Принстон был не похож ни на один город, которые мне приходилось видеть до этого. Я читал о Хилендаре, знаменитом монастыре на Афонской горе у Эгейского моря, основанном в 12-ом столетии св. Саввой. Я видел на картинах его постройки, где монахи проводили жизнь в затворничестве и учении. И я воображал, что Принстон с его многими монастырскими зданиями был как раз таким местом, где молодым людям представлялись все возможности учиться, чтобы стать учеными людьми, способными посвятить свою жизнь тому делу, которому служил св. Савва. Когда я, погруженный в свои мысли, медленно шел к железнодорожной станции, мне встретился один студент и вступил со мной в разговор. Он был немного старше меня и его лицо светилось добротой и благородством. Оказалось, он очень многое знал о Сербии и даже о сербах в Австро-Венгрии, и когда я сказал ему, что я приехал в Америку искать знаний, он выразил надежду, что в один прекрасный день может быть, встретит меня, как нового студента в Принстоне. Студент Принстонского университета, общество студентов и приятелей, похожих на этого красивого юношу, — невозможно! — думал я, смотря из окна вагона, как университетские здания Принстона постепенно исчезали в отдалении и в то же время сознавая, что поезд вез меня снова к Бауэри. Восемь лет спустя я перечитывал свое письмо, посланное матери и описывавшее Принстон. Чтобы успокоить мать, я выразил в нем твердую надежду, что в один прекрасный день она получит письмо, подписанное мной, уже студентом Принстонского университета.
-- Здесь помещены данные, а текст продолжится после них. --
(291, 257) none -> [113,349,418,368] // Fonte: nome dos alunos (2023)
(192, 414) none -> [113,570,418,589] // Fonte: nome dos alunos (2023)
Небезынтересно заметить здесь, что мой хороший друг, выдающийся ученый Генри Фэрфильд Осборн, был в том году второкурсником Принстонского университета. Может быть, он был похож тогда на того благовоспитанного юношу, который показал мне дорогу к станции. Будущий президент Вилсон поступил в Принстон осенью того же года.
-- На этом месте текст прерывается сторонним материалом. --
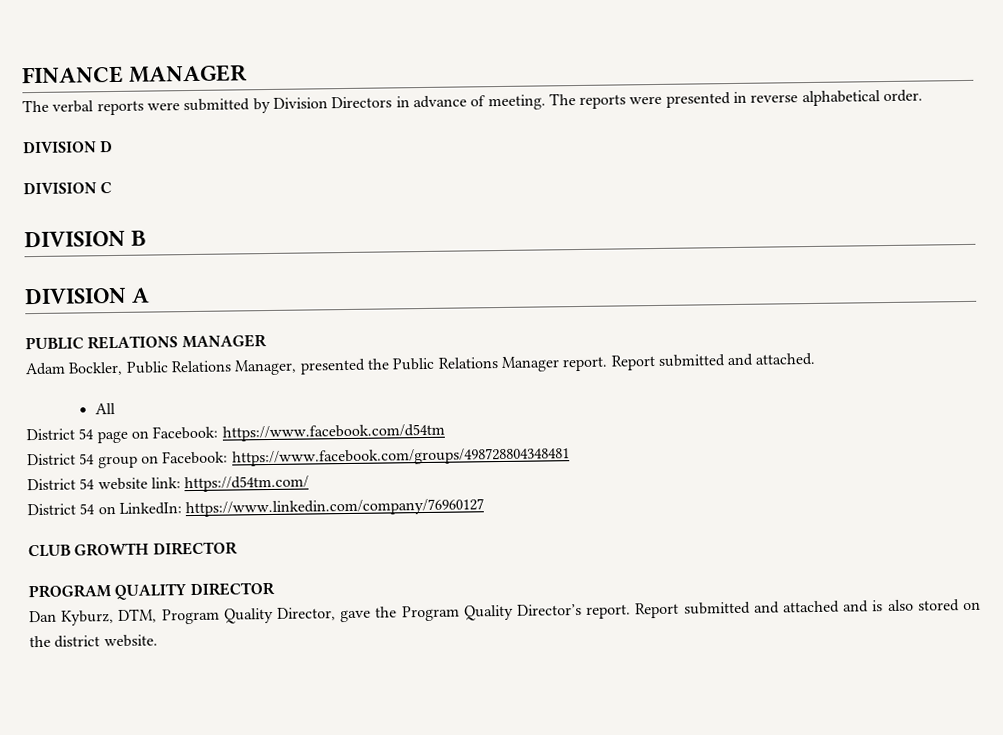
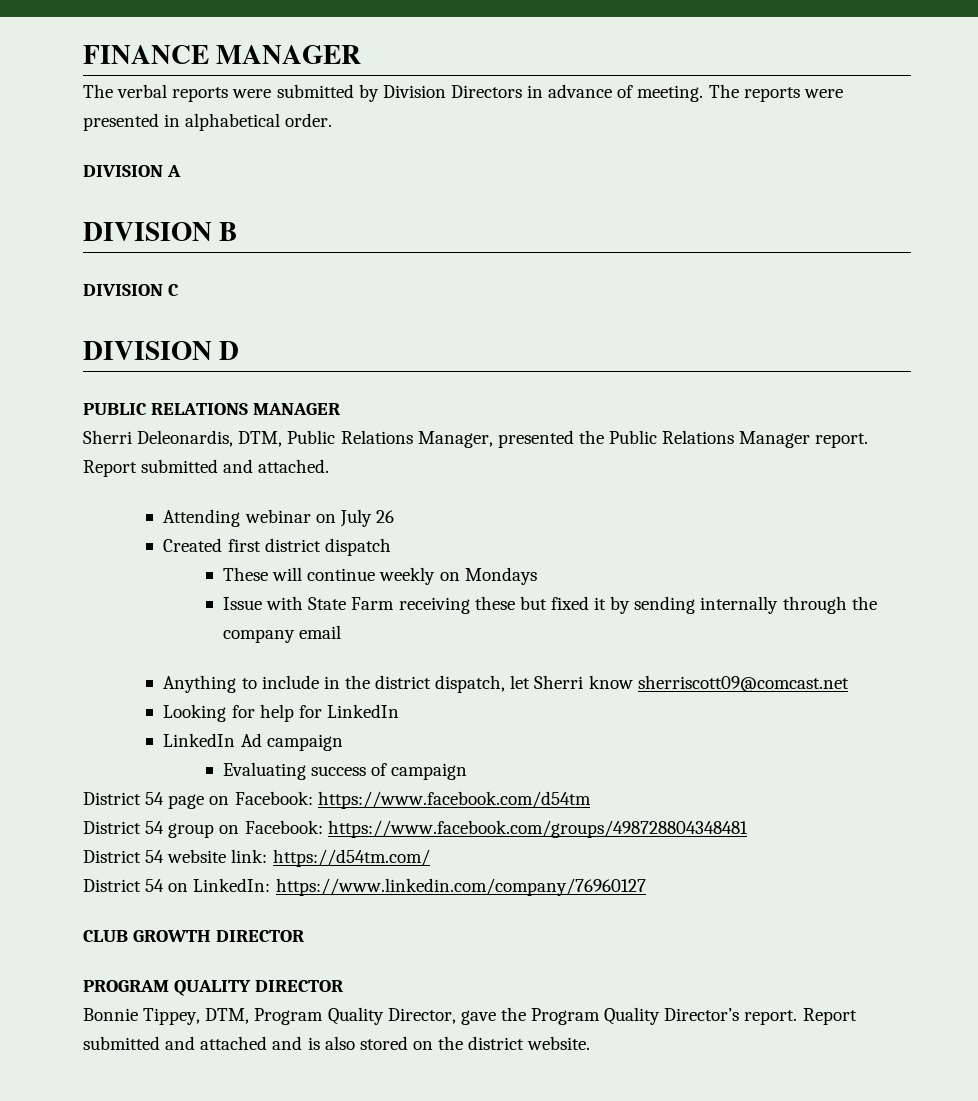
[750,94,799,103] reverse -> (181, 120) none
[100,139,114,153] D -> [167,165,182,177] [83,222,238,241] A // DIVISION B
[131,230,148,246] [24,286,151,305] B // DIVISION A -> [219,341,240,360] D
[25,361,124,376] Adam Bockler, -> [83,430,283,447] Sherri Deleonardis, DTM,
[94,402,116,415] All -> [163,509,394,527] [163,538,391,556] [222,567,537,585] [222,596,877,614] [222,625,342,643] [163,675,849,693] [163,704,399,722] [163,733,343,751] [222,762,468,780] Attending webinar on July 26 // Created first district dispatch // These will continue weekly on Mondays // Issue with State Farm receiving these but fixed it by sending internally through the company email // Anything to include in the district dispatch, let Sherri know sherriscott09@comcast.net // Looking for help for LinkedIn // LinkedIn Ad campaign // Evaluating success of campaign
[29,610,115,626] Dan Kyburz, -> [83,1008,201,1025] Bonnie Tippey,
Виды Принстона надолго запечатлелись в моем уме. Слова принстонского юноши, что он в будущем может быть встретит меня как студента Принстонского университета, продолжали звучать в моих ушах и казались насмешкой. Мне представлялось невозможным, чтобы крестьянский парень из сербской деревни, немного больше, чем два года тому назад носивший крестьянскую овчинную шубу и шапку, вдруг очутился в одних рядах с теми юношами-студентами, которые были похожи на аристократов. Европейский аристократ никогда бы не сказал этого, и это меня озадачивало. На моем пути перед поступлением в Принстонский университет, эту родину благородного американского юношества, я видел бесконечную цепь трудностей. Я чувствовал, что моя общественная неподготовленность была более серьезным препятствием, чем неподготовленность в тех вещах, которые можно было выучить по книгам. Эта трудность не может быть преодолена, если я буду общаться с людьми, обитавшими в районе Бауэри, а я ехал туда. Чем ближе подходил поезд к Нью-Йорку, тем меньше у меня было желания возвращаться туда. После Нассау-Холла Бауэри был слишком резким контрастом, но перемена Бауэри на Нассау-Холл, думал я, будет еще более крутой. Я выбрал среднее и направился к Христиану на Вест-стрит.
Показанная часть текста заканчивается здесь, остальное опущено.